= Data =
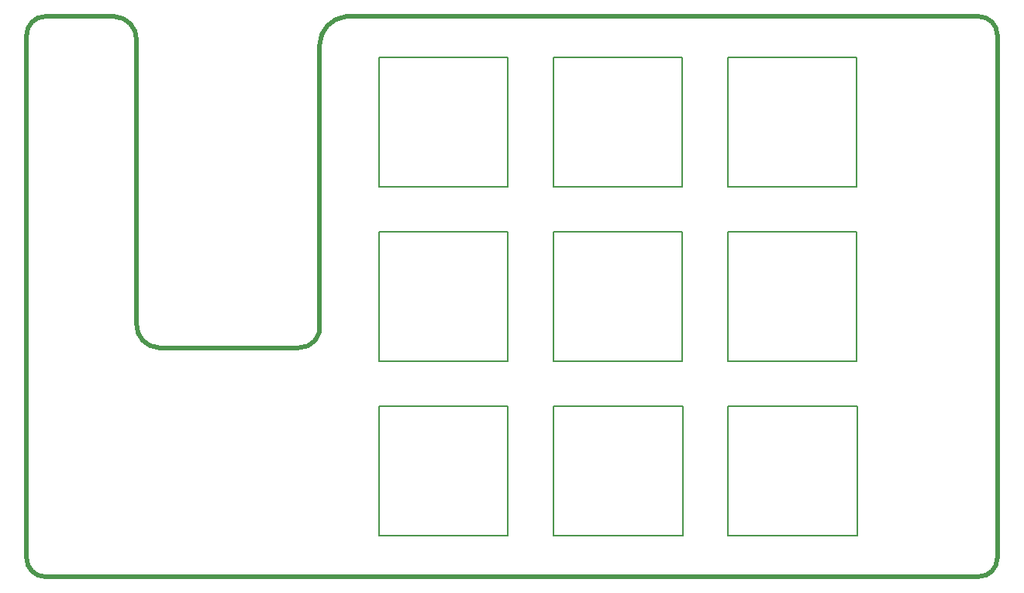
<source format=gbr>
%TF.GenerationSoftware,KiCad,Pcbnew,8.0.8*%
%TF.CreationDate,2025-02-16T23:21:43+09:00*%
%TF.ProjectId,macro,6d616372-6f2e-46b6-9963-61645f706362,rev?*%
%TF.SameCoordinates,Original*%
%TF.FileFunction,Profile,NP*%
%FSLAX46Y46*%
G04 Gerber Fmt 4.6, Leading zero omitted, Abs format (unit mm)*
G04 Created by KiCad (PCBNEW 8.0.8) date 2025-02-16 23:21:43*
%MOMM*%
%LPD*%
G01*
G04 APERTURE LIST*
%TA.AperFunction,Profile*%
%ADD10C,0.500000*%
%TD*%
%TA.AperFunction,Profile*%
%ADD11C,0.150000*%
%TD*%
G04 APERTURE END LIST*
D10*
X32000000Y-39419605D02*
G75*
G02*
X34000000Y-37408800I2005400J5405D01*
G01*
X41580386Y-37416455D02*
G75*
G02*
X43999945Y-39999998I-81986J-2501545D01*
G01*
X32000000Y-96584358D02*
X32000000Y-39419605D01*
X138012376Y-96585762D02*
X138012376Y-39414210D01*
X61718937Y-73590608D02*
X46419614Y-73583544D01*
X64000000Y-40481250D02*
X64000000Y-71000000D01*
X34000017Y-98587207D02*
G75*
G02*
X31999993Y-96584358I1383J2001407D01*
G01*
X34000017Y-98577849D02*
X136012378Y-98585812D01*
X64000000Y-71000000D02*
G75*
G02*
X61718937Y-73590603I-2207830J-355530D01*
G01*
X136004284Y-37406069D02*
G75*
G02*
X138012431Y-39414210I16J-2008131D01*
G01*
X64000000Y-40481250D02*
G75*
G02*
X66837319Y-37420889I3162320J-86400D01*
G01*
X46419614Y-73583544D02*
G75*
G02*
X44000056Y-71000002I81986J2501544D01*
G01*
X136004284Y-37408787D02*
X66837319Y-37420890D01*
X138012376Y-96585762D02*
G75*
G02*
X136012378Y-98585776I-1999976J-38D01*
G01*
X41580386Y-37416455D02*
X34000000Y-37408822D01*
X44000000Y-71000000D02*
X44000000Y-40000000D01*
D11*
X108582500Y-75050000D02*
X108582500Y-60950000D01*
X122682500Y-75050000D02*
X108582500Y-75050000D01*
X122682500Y-60950000D02*
X122682500Y-75050000D01*
X108582500Y-60950000D02*
X122682500Y-60950000D01*
X89532500Y-75050000D02*
X89532500Y-60950000D01*
X103632500Y-75050000D02*
X89532500Y-75050000D01*
X103632500Y-60950000D02*
X103632500Y-75050000D01*
X89532500Y-60950000D02*
X103632500Y-60950000D01*
X70482500Y-75050000D02*
X70482500Y-60950000D01*
X84582500Y-75050000D02*
X70482500Y-75050000D01*
X84582500Y-60950000D02*
X84582500Y-75050000D01*
X70482500Y-60950000D02*
X84582500Y-60950000D01*
X70482500Y-94100000D02*
X70482500Y-80000000D01*
X84582500Y-94100000D02*
X70482500Y-94100000D01*
X84582500Y-80000000D02*
X84582500Y-94100000D01*
X70482500Y-80000000D02*
X84582500Y-80000000D01*
X70482500Y-56000000D02*
X70482500Y-41900000D01*
X84582500Y-56000000D02*
X70482500Y-56000000D01*
X84582500Y-41900000D02*
X84582500Y-56000000D01*
X70482500Y-41900000D02*
X84582500Y-41900000D01*
X108587890Y-94100000D02*
X108587890Y-80000000D01*
X122687890Y-94100000D02*
X108587890Y-94100000D01*
X122687890Y-80000000D02*
X122687890Y-94100000D01*
X108587890Y-80000000D02*
X122687890Y-80000000D01*
X89540471Y-94100000D02*
X89540471Y-80000000D01*
X103640471Y-94100000D02*
X89540471Y-94100000D01*
X103640471Y-80000000D02*
X103640471Y-94100000D01*
X89540471Y-80000000D02*
X103640471Y-80000000D01*
X108582500Y-56000000D02*
X108582500Y-41900000D01*
X122682500Y-56000000D02*
X108582500Y-56000000D01*
X122682500Y-41900000D02*
X122682500Y-56000000D01*
X108582500Y-41900000D02*
X122682500Y-41900000D01*
X89532500Y-56000000D02*
X89532500Y-41900000D01*
X103632500Y-56000000D02*
X89532500Y-56000000D01*
X103632500Y-41900000D02*
X103632500Y-56000000D01*
X89532500Y-41900000D02*
X103632500Y-41900000D01*
M02*

</source>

= Task instructions =
Please transcribe exactly the lines above from the line that has "X32000000Y-39419605D02*" up to and including the line that has "X138012376Y-39414210D01*"; no other line belongs in the answer.

= Answer to the exercise =
X32000000Y-39419605D02*
G75*
G02*
X34000000Y-37408800I2005400J5405D01*
G01*
X41580386Y-37416455D02*
G75*
G02*
X43999945Y-39999998I-81986J-2501545D01*
G01*
X32000000Y-96584358D02*
X32000000Y-39419605D01*
X138012376Y-96585762D02*
X138012376Y-39414210D01*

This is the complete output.